Daniel Pierri: A reparação e o desagravo que falta aos povos indígenas

Folha- http://www1.folha.uol.com.br - 23/09/2014
"O Estado Brasileiro reconhece oficialmente que 14 indígenas suruís [aikewara] também foram atingidos pela repressão durante a guerrilha do Araguaia, ao lado de outros tantos, camponeses e outras pessoas que também foram instrumentalizadas para os fins e os propósitos da repressão. (...)Levem para essas pessoas lá da aldeia, que o Estado brasileiro a partir de hoje formaliza o pedido de desculpas oficiais em nome de cada uma dessas pessoas e a vocês pelo sofrimento."

Com essas palavras, o presidente da Comissão de Anistia, Paulo Abrão, coroou a sessão do último dia 19, realizada no Salão Negro do Ministério da Justiça, que julgava o primeiro pedido de anistia realizado por um grupo de indígenas que sofreram as mazelas da Ditadura Militar.

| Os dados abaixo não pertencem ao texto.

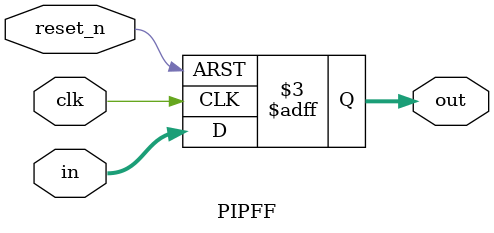
<source format=sv>
module IIR(
    input logic signed [23:0] data_in,      
    input logic clk,                    
    input logic reset_n,                  
    output logic signed [23:0] data_out     
);

  logic signed [23:0] out1, out2; //section out
  logic signed [23:0] d1as1, d2as1, d1bs1, d2bs1, d1as2, d2as2, d1bs2, d2bs2, d1as3, d2as3, d1bs3, d2bs3; //delays
  logic signed [23:0] tempout1, d1as1t, tempin1, d1bs1t, tempout2, d1as2t, tempin2, d1bs2t, tempout3, d1as3t, tempin3, d1bs3t; //wires
  logic signed [55:0] bout1, aout1, bout2, aout2, bout3, aout3; 
  logic signed [32:0] a1s1, a2s1, b0s1, b1s1, b2s1, a1s2, a2s2, b0s2, b1s2, b2s2, a1s3, a2s3, b0s3, b1s3, b2s3; //coeffs
  logic signed [23:0] pips1, pips2; //pipeline reg
  
  assign b0s1 = 7322;
  assign b1s1 = 14644;
  assign b2s1 = 7322;
  assign a1s1 = -1979412;
  assign a2s1 = 960122;

  assign b0s2 = 6823;
  assign b1s2 = 13646;
  assign b2s2 = 6823;
  assign a1s2 = -1844652;
  assign a2s2 = 823369;

  assign b0s3 = 6565;
  assign b1s3 = 13130;
  assign b2s3 = 6565;
  assign a1s3 = -1979412;
  assign a2s3 = 960122;
  
  //Section 1
  
  assign tempin1 = data_in;
  assign d1bs1t = d1bs1;
  assign tempout1 = out1;
  assign d1as1t = d1as1;
  assign bout1 = data_in*b0s1 + d1bs1*b1s1 + d2bs1*b2s1;
  assign aout1 = bout1 - d1as1*a1s1 - d2as1*a2s1;
  assign out1 = aout1 >> 20;
  
  //Pipeline 1
  PIPFF PIP1(.in(out1),
             .clk(clk),
             .reset_n(reset_n),
             .out(pips1));
  
  //Section 2
  assign tempin2 = pips1;
  assign d1bs2t = d1bs2;
  assign tempout2 = out2;
  assign d1as2t = d1as2;
  assign bout2 = pips1*b0s2 + d1bs2*b1s2 + d2bs2*b2s2;
  assign aout2 = bout2 - d1as2*a1s2 - d2as2*a2s2;
  assign out2 = aout2 >> 20;
  
  //Pipeline 2
  PIPFF PIP2(.in(out2),
             .clk(clk),
             .reset_n(reset_n),
             .out(pips2));
  
  //Section 3
  assign tempin3 = pips2;
  assign d1bs3t = d1bs3;
  assign tempout3 = data_out;
  assign d1as3t = d1as3;
  assign bout3 = pips2*b0s3 + d1bs3*b1s3 + d2bs3*b2s3;
  assign aout3 = bout3 - d1as3*a1s3 - d2as3*a2s3;
  assign data_out = aout3 >> 20;


	always @ (posedge clk or negedge reset_n) begin
		if (!reset_n) begin
			d1as1 <= 0;
			d2as1 <= 0;
			d1bs1 <= 0;
			d2bs1 <= 0;

      d1as2 <= 0;
      d2as2 <= 0;
      d1bs2 <= 0;
      d2bs2 <= 0;

      d1as3 <= 0;
      d2as3 <= 0;
      d1bs3 <= 0;
      d2bs3 <= 0;
		end else begin
			d1as1 <= tempout1;
			d2as1 <= d1as1t;
			d1bs1 <= tempin1;
			d2bs1 <= d1bs1t;

      d1as2 <= tempout2;
      d2as2 <= d1as2t;
      d1bs2 <= tempin1;
      d2bs2 <= d1bs2t;

      d1as3 <= tempout3;
      d2as3 <= d1as3t;
      d1bs3 <= tempin3;
      d2bs3 <= d1bs3t;
		end
	end
endmodule

module PIPFF (in, clk, reset_n, out);
  input clk, reset_n;
  input logic signed [23:0] in;
  output logic signed [23:0] out;
  
  always_ff @(posedge clk or negedge reset_n)begin
    if (!reset_n)
      out <= 0;
    else 
      out <= in;
    end
endmodule: PIPFF

</source>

O julgamento foi difícil, pelo excessivo rigor com que foi apurada a individualização dos danos decorrentes do ato de exceção que configurou a repressão à guerrilha do Araguaia, na vida concreta de cada um dos requerentes ao status de anistiado, resultando inclusive no indeferimento de 2 dos 16 pedidos dos indígenas.

Deve-se sublinhar, entretanto, o mérito do formalismo da sessão por jogar uma pá de cal nas críticas que a antecederam. De um lado, elas se relacionavam com a pecha que por muito tempo foi imputada aos Aikewara-Suruí de que teriam sido colaboradores da repressão, quando os processos e testemunhos demonstraram claramente que eles foram forçados e violentados para servir de guias do exército; e, de outro, respondiam simplesmente a um preconceito colonialista de um setor pouco louvável da esquerda, que despreza a resistência indígena e acredita que o conceito de justiça de transição deve ficar restrito a um diminuto círculo de conhecidos.

Foi um dia histórico, como discursou durante a sessão Sonia Guajajara, coordenadora da Articulação dos Povos Indígenas do Brasil. O primeiro pedido de desculpas formal do Estado brasileiro a um povo indígena soou, pelo simbolismo do momento, como um ensaio para a ampla retratação e reparação devida a todos os povos originários dessa terra pela colonização de seus territórios.

O julgamento ganha especial conotação ao se ter em conta que a sessão foi realizada dentro do Ministério da Justiça, com a contumaz ausência de José Eduardo Cardozo, ministro que tem sido responsável pela paralisação de todas as demarcações de terra indígena no país, cedendo ao mesmo poder oligárquico dos ruralistas que promoveu e sustentou a Ditadura Civil-Militar.

Não foi por acaso que os Aikewara registraram em seu pedido de anistia que a principal reparação coletiva a que almejam é a devolução de seu território esbulhado pela Ditadura, e que depende agora da assinatura do mesmo Ministro que faltou à sessão, e cuja caneta só tem feito colorir de sangue as vidas indígenas.

Certamente à revelia do ministro e do Governo, o local da sessão fez da ocasião uma espécie de desagravo de fim de mandato aos povos indígenas, pelos enormes retrocessos a que aquele ministério tem submetido a política indigenista do país, tornando-a sob muitos aspectos uma repetição farsesca daquela da Ditadura.

Que o próximo que assuma a cadeira de Cardozo, venha de onde vier, guarde o simbolismo deste dia 19 de setembro, e entenda que o papel de um Ministério da Justiça à frente da política indigenista do país é essencialmente reparatório, e não deve ceder aos caprichos colonialistas da governabilidade.